Suggestion: Design your program as a deterministic finite state automaton. That concept is described in the COS 126 course.

Hints: You will find the standard C "getchar" function useful. You might find the standard C "ungetc" function useful, especially for handling the backslash-newline character sequence.

### Logistics

You should create your program on hats using xemacs and gcc.

#### Step 1: Create Source Code

Use xemacs to create source code in a file named decomment.c.

Limit line lengths in your source code to 78 characters. Doing so allows us to print your work in two columns, thus saving paper.

Note: For this assignment you may place all source code in the decomment.c file. You need not split your source code into multiple files. Subsequent assignments will ask you to write programs which should consist of multiple source code files.

#### Step 2: Compile, Assemble, and Link

Use the gcc command with the -Wall, -ansi, and -pedantic options to preprocess, compile, assemble, and link your program.

#### Step 3: Execute

Execute your program multiple times on various input files that test all logical paths through your code.

We have provided several files in hats directory /u/cos217/Assignment1. You should copy those files to your project directory, and use them to help you test your decomment program.

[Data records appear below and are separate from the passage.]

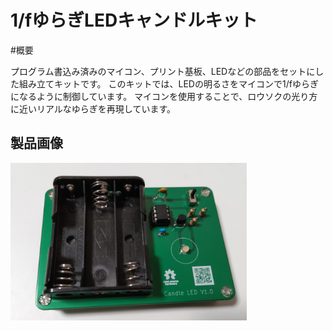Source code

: # 1/fゆらぎLEDキャンドルキット

#概要

プログラム書込み済みのマイコン、プリント基板、LEDなどの部品をセットにした組み立てキットです。
このキットでは、LEDの明るさをマイコンで1/fゆらぎになるように制御しています。
マイコンを使用することで、ロウソクの光り方に近いリアルなゆらぎを再現しています。


## 製品画像

<img src="./img/completion-image-photo01.jpg" alt="完成イメージ図" width="75%">

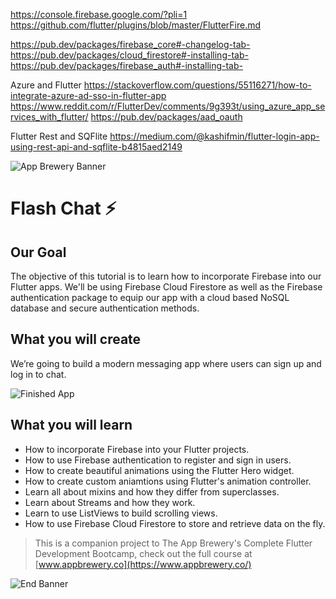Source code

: 
https://console.firebase.google.com/?pli=1
https://github.com/flutter/plugins/blob/master/FlutterFire.md

https://pub.dev/packages/firebase_core#-changelog-tab-
https://pub.dev/packages/cloud_firestore#-installing-tab-
https://pub.dev/packages/firebase_auth#-installing-tab-


Azure and Flutter
https://stackoverflow.com/questions/55116271/how-to-integrate-azure-ad-sso-in-flutter-app
https://www.reddit.com/r/FlutterDev/comments/9g393t/using_azure_app_services_with_flutter/
https://pub.dev/packages/aad_oauth


Flutter Rest and SQFlite
https://medium.com/@kashifmin/flutter-login-app-using-rest-api-and-sqflite-b4815aed2149


![App Brewery Banner](https://github.com/londonappbrewery/Images/blob/master/AppBreweryBanner.png)


# Flash Chat ⚡️

## Our Goal

The objective of this tutorial is to learn how to incorporate Firebase into our Flutter apps. We'll be using Firebase Cloud Firestore as well as the Firebase authentication package to equip our app with a cloud based NoSQL database and secure authentication methods. 


## What you will create

We’re going to build a modern messaging app where users can sign up and log in to chat.

![Finished App](https://github.com/londonappbrewery/Images/blob/master/flash_chat_flutter_demo.gif)

## What you will learn

- How to incorporate Firebase into your Flutter projects.
- How to use Firebase authentication to register and sign in users.
- How to create beautiful animations using the Flutter Hero widget.
- How to create custom aniamtions using Flutter's animation controller. 
- Learn all about mixins and how they differ from superclasses.
- Learn about Streams and how they work.
- Learn to use ListViews to build scrolling views.
- How to use Firebase Cloud Firestore to store and retrieve data on the fly.



>This is a companion project to The App Brewery's Complete Flutter Development Bootcamp, check out the full course at [www.appbrewery.co](https://www.appbrewery.co/)

![End Banner](https://github.com/londonappbrewery/Images/blob/master/readme-end-banner.png)
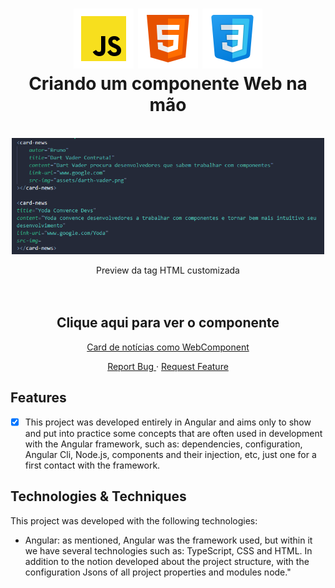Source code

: <div align="center">

<h1 align="center" display="flex">
 <img src="/assets/icons8-js.png">
 <img src="/assets/icons8-html.png">
 <img src="/assets/icons8-css.png">
  <br />
   Criando um componente Web na mão
</h1>
<br/>
<div align="center" display="flex">
  
<a href="#">
<img src="/assets/Custom_HTML_Tag.png" width="500" alt="preview" />
  </a>
</div>

  <!-- project description and menu -->
  <p align="center">
     Preview da tag HTML customizada
    <br />
    <br />
    <br />
    
<h2> Clique aqui para ver o componente </h2>
<a href="https://angular-santander-dev-week.vercel.app/"> Card de notícias como WebComponent </a> 
  </p>
<a 
      href="https://github.com/BrunoPequeno/Angular-Santander-DevWeek/issues">
      Report Bug
    </a>
    ·
    <a 
      href="https://github.com/BrunoPequeno/Angular-Santander-DevWeek/issues/new">
      Request Feature
    </a>  
<br />
</div>

## Features
- [x] This project was developed entirely in Angular and aims only to show and put into practice some concepts
			that are often used in development with the Angular framework, such as: dependencies, configuration, Angular Cli,
			Node.js, components and their injection, etc, just one for a first contact with the framework.

## Technologies & Techniques

This project was developed with the following technologies:
-   Angular: as mentioned, Angular was the framework used, but within it we have several technologies such as: TypeScript, CSS and HTML.
In addition to the notion developed about the project structure, with the configuration Jsons
of all project properties and modules node."
   
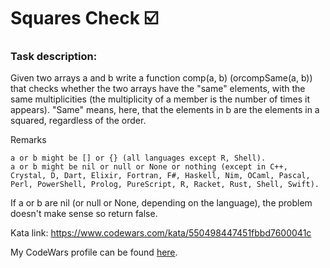 # Squares Check ☑️
### Task description:
Given two arrays a and b write a function comp(a, b) (orcompSame(a, b)) that checks whether the two arrays have the "same" elements, with the same multiplicities (the multiplicity of a member is the number of times it appears). "Same" means, here, that the elements in b are the elements in a squared, regardless of the order.

Remarks

    a or b might be [] or {} (all languages except R, Shell).
    a or b might be nil or null or None or nothing (except in C++, Crystal, D, Dart, Elixir, Fortran, F#, Haskell, Nim, OCaml, Pascal, Perl, PowerShell, Prolog, PureScript, R, Racket, Rust, Shell, Swift).

If a or b are nil (or null or None, depending on the language), the problem doesn't make sense so return false.

Kata link:
https://www.codewars.com/kata/550498447451fbbd7600041c

My CodeWars profile can be found [here](https://www.codewars.com/users/Jonatas4ndrade).
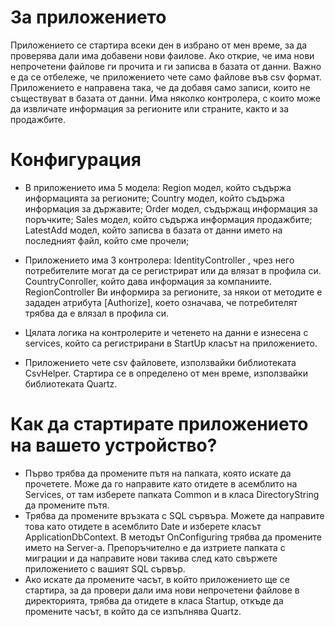 # За приложението
 
Приложението се стартира всеки ден в избрано от мен време, за да проверява дали има добавени нови фаилове. Ако открие, че има нови непрочетени файлове ги прочита и ги записва в базата от данни. Важно е да се отбележе, че приложението чете само файлове във csv формат. Приложението е направена така, че да добавя само записи, които не съществуват в базата от данни. Има няколко контролера, с които може да извличате информация за регионите или страните, както и за продажбите. 


# Конфигурация  
 * В приложението има 5 модела:
    Region модел, който съдържа информацията за регионите;
    Country модел, който съдържа информация за държавите;
    Order модел, съдържащ информация за поръчките;
    Sales модел, който съдържа информация продажбите;
    LatestAdd модел, който записва в базата от данни името на последният файл, който сме прочели;
    
 * Приложението има 3 контролера:
    IdentityController , чрез него потребителите могат да се регистрират или да влязат в профила си. 
    CountryConroller, който дава информация за компаниите.
    RegionController Ви информира за регионите, за някои от методите е зададен атрибута [Authorize], което означава, че потребителят трябва да е влязал в профила си.
    
 * Цялата логика на контролерите и четенето на данни е изнесена с services, който са регистрирани в StartUp класът на приложението.
   
 * Приложението чете csv файловете, използвайки библиотеката CsvHelper. Стартира се в определено от мен време, използвайки библиотеката Quartz.

# Как да стартирате приложението на вашето устройство?
 * Първо трябва да промените пътя на папката, която искате да прочетете. Може да го направите като отидете в асемблито на Services, от там изберете папката Common и в класа DirectoryString да промените пътя.
 * Трябва да промените връзката с SQL сървъра. Можете да направите това като отидете в асемблито Date и изберете класът ApplicationDbContext. В методът OnConfiguring трябва да промените името на Server-а. Препоръчително е да изтриете папката с миграции и да направите нови такива след като свържете приложението с вашият SQL сървър.
 * Ако искате да промените часът, в който приложението ще се стартира, за да провери дали има нови непрочетени файлове в директорията, трябва да отидете в класа Startup, откъде да промените часът, в който да се изпълнява Quartz.
    
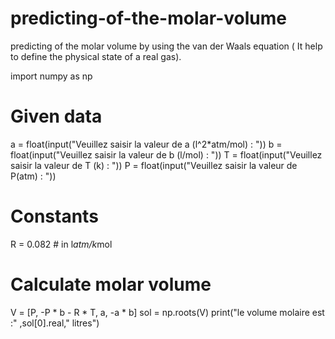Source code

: # predicting-of-the-molar-volume
 predicting of the molar volume by using the van der Waals equation ( It help to define the physical state of a real gas).
 
import numpy as np
# Given data
a = float(input("Veuillez saisir la valeur de a (l^2*atm/mol) : "))
b = float(input("Veuillez saisir la valeur de b (l/mol) : "))
T = float(input("Veuillez saisir la valeur de T (k)  : "))
P = float(input("Veuillez saisir la valeur de P(atm) : "))
# Constants
R = 0.082  # in l*atm/k*mol
# Calculate molar volume
V = [P, -P * b - R * T, a, -a * b]
sol = np.roots(V)
print("le volume molaire est :" ,sol[0].real," litres")

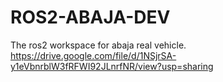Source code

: # ROS2-ABAJA-DEV
The ros2 workspace for abaja real vehicle.
https://drive.google.com/file/d/1NSjrSA-y1eVbnrblW3fRFWI92JLnrfNR/view?usp=sharing
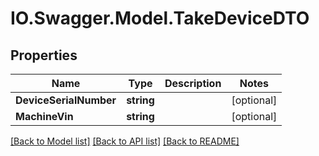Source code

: # IO.Swagger.Model.TakeDeviceDTO
## Properties

Name | Type | Description | Notes
------------ | ------------- | ------------- | -------------
**DeviceSerialNumber** | **string** |  | [optional] 
**MachineVin** | **string** |  | [optional] 

[[Back to Model list]](../README.md#documentation-for-models) [[Back to API list]](../README.md#documentation-for-api-endpoints) [[Back to README]](../README.md)


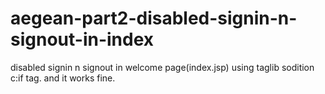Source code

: # aegean-part2-disabled-signin-n-signout-in-index
disabled signin n signout in welcome page(index.jsp) using taglib sodition c:if tag. and it works fine.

• sampledecomment is an executable version of a correct assignment solution. Your program should write exactly (character for character) the same data to standard output and standard error as does sampledecomment. You should test your program using commands similar to these:
sampledecomment < somefile.c > output1 2> errors1
decomment < somefile.c > output2 2> errors2
diff output1 output2
diff errors1 errors1
rm output1 errors1 output2 errors2

The UNIX "diff" command finds differences between two given files. The executions of the diff command shown above should produce no output. If the command "diff output1 output2" produces output, then sampledecomment and your program have written different characters to standard output. Similarly, if the command "diff errors1 errors2" produces output, then sampledecomment and your program have written different characters to standard error.

• Several .txt files (that is, files whose names end with the ".txt") can serve as input files to your program.

#### Step 4: Create a readme File

Use xemacs to create a "readme" text file that contains:

• A description of whatever help (if any) you received from others while doing the assignment, and the names of any individuals with whom you collaborated, as prescribed by the course "Policies" web page.
• (Optionally) An indication of how much time you spent doing the assignment.
• (Optionally) Your assessment of the assignment: Did it help you to learn? What did it help you to learn? Do you have any suggestions for improvement? Etc.
• (Optionally) Any information that will help us to grade your work in the most favorable light. In particular you should describe all known bugs.

Comments describing your code should not be in the readme file. Rather they should be integrated into the code itself.

#### Step 5: Submit

Submit your work electronically on hats via the command:

/u/cos217/bin/i686/submit 1 decomment.c readme

If the directory /u/cos217/bin/i686 is in your PATH environment variable, then you can abbreviate that command as:

submit 1 decomment.c readme

If you are using the bash shell and have copied files .bashrc and .bash_profile to your HOME directory, then directory /u/cos217/bin/i686 indeed is in your PATH environment variable. You can examine the value of your PATH environment variable by executing the command "printenv PATH".